The following notes by David Wardale introduce the calculations for the locomotive's suspension:
Since the steam era there have been changes made to railway vehicle suspension. However the steam locomotive is different in a number of ways from other railway vehicles, e.g. (i) in its chassis layout, with coupled axles running in the mainframe rather than in bogies, (ii) being subject to periodically applied vertical loads due to connecting rod angularity and the rotating masses for balancing the reciprocating parts, and (iii) in its comparatively high centre of gravity and resultant rolling tendency, which requires relatively hard springing. Given this, it is considered that the 5AT project is not the place to experiment with alternative spring arrangements, rather the type of spring and spring rigging that have proved themselves suitable for steam locomotives during millions of km of safe running and at speeds > 100 mph (160 km/h) should be retained and optimised.
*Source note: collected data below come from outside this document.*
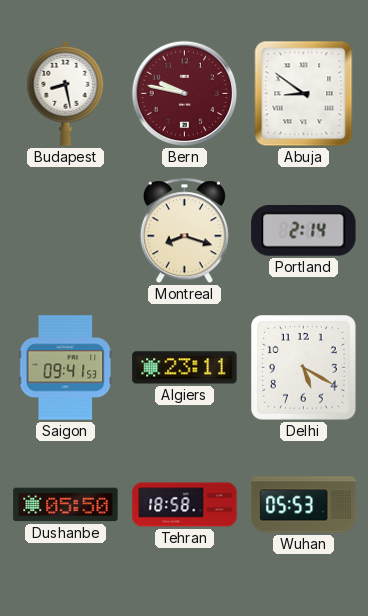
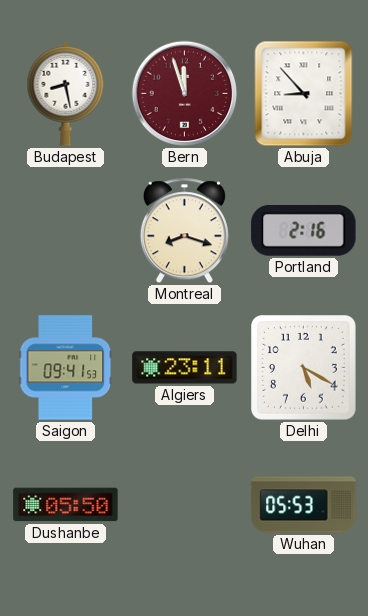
Bern: 9:47 -> 11:57
Abuja: 8:51 -> 8:53
Portland: 2:14 -> 2:16
Tehran: 18:58 -> none
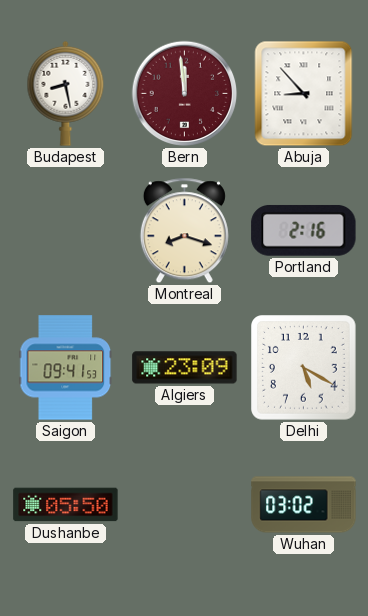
Bern: 11:57 -> 11:59
Algiers: 23:11 -> 23:09
Wuhan: 05:53 -> 03:02
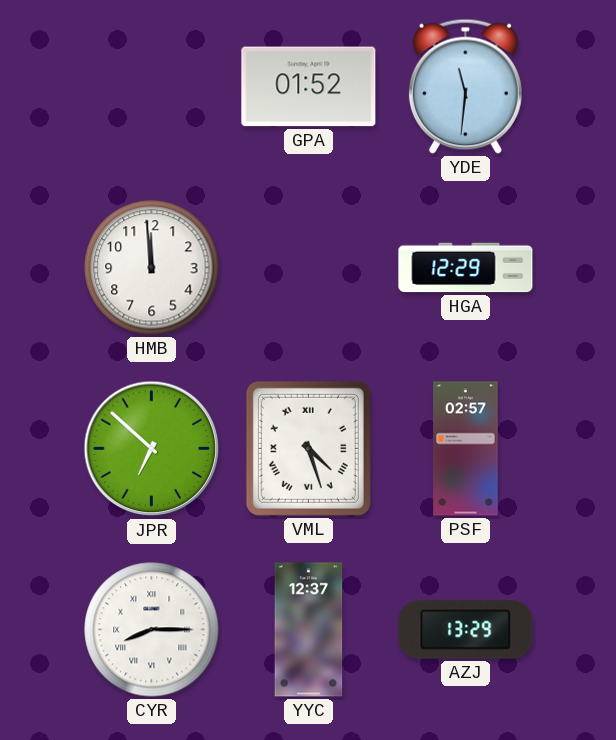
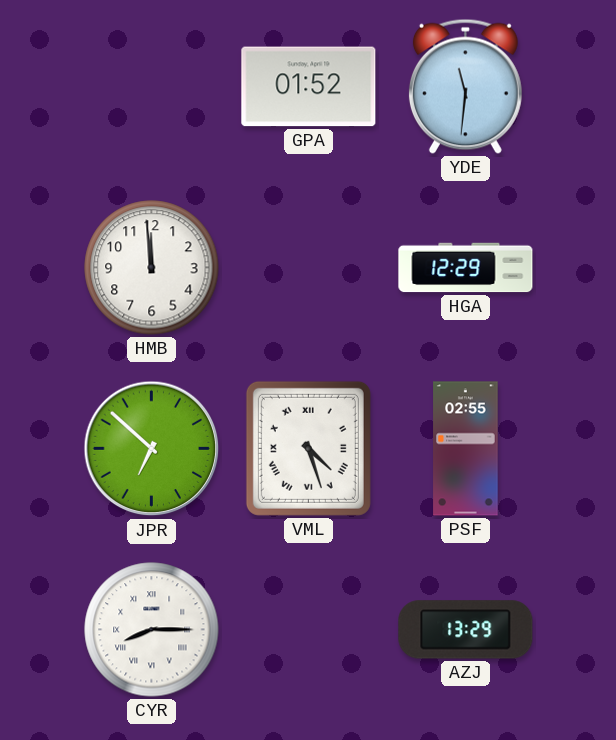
PSF: 02:57 -> 02:55
YYC: 12:37 -> none
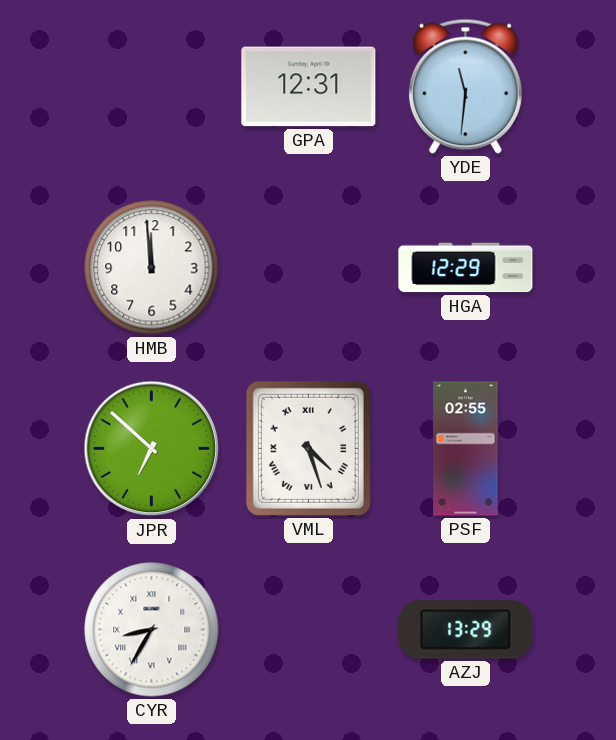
GPA: 01:52 -> 12:31
CYR: 8:15 -> 8:35
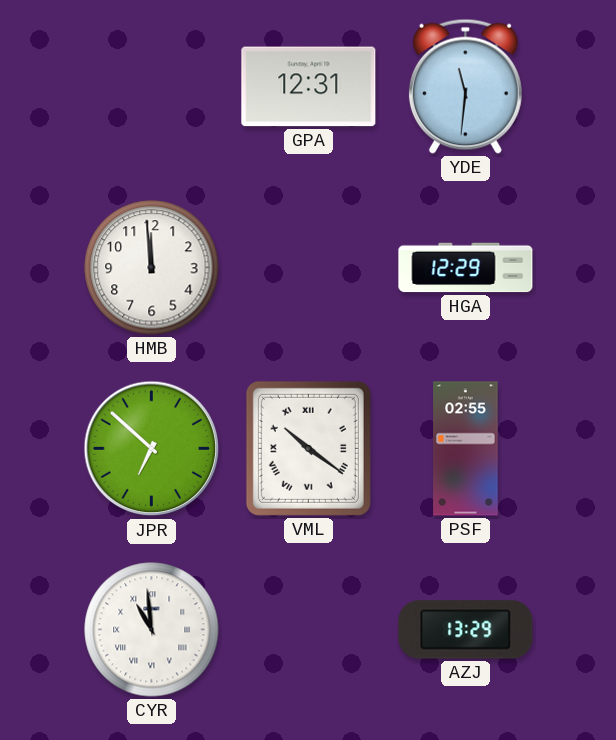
VML: 4:27 -> 10:21
CYR: 8:35 -> 10:59
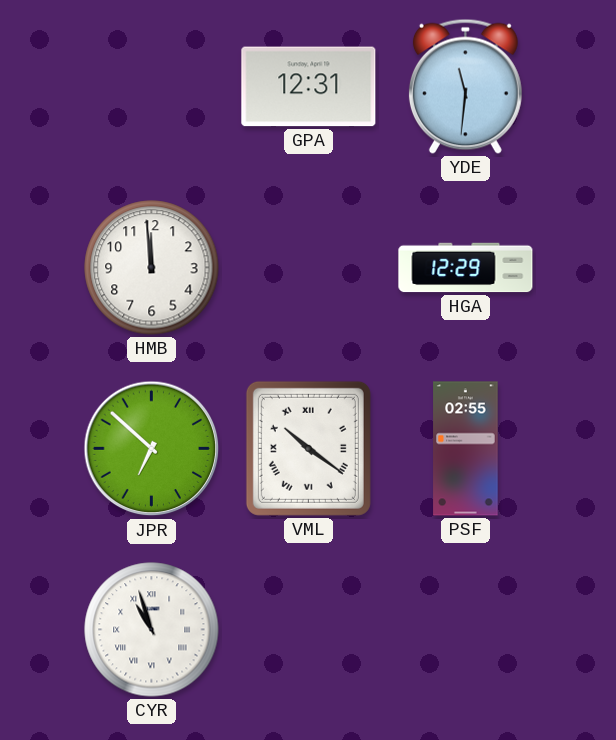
CYR: 10:59 -> 10:57
AZJ: 13:29 -> none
The 5AT will have a 3-point suspension with compensated springing for the 3 coupled axles. The 3 suspension points are the bogie centre and the two centres of support of the coupled wheel springing, one at each side of the locomotive. The mass transfer to the bogie is to be at the bogie pivot, i.e. nominally at the locomotive's lateral centre, rather than by mass transfer pads at each side of the bogie as on the BR 5MT, i.e. the bogie gives zero lateral support to the locomotive. The coupled wheel springs on each side of the locomotive are not cross-compensated with each other, therefore they provide (all) the lateral support. This 3-point compensated suspension system is that almost universally used with steam traction: compared to the uncompensated springing in general use in the UK, to which it is inherently superior, it gives more constant axle loads with track irregularities and consequently better riding and traction qualities and reduced spring peak dynamic loads and stresses. It should be pointed out that the spring system for a 4-6-0 is a very simple example of the 3-point principle, which all compensated spring rigging, even on large multi-wheeled engines, seeks to achieve.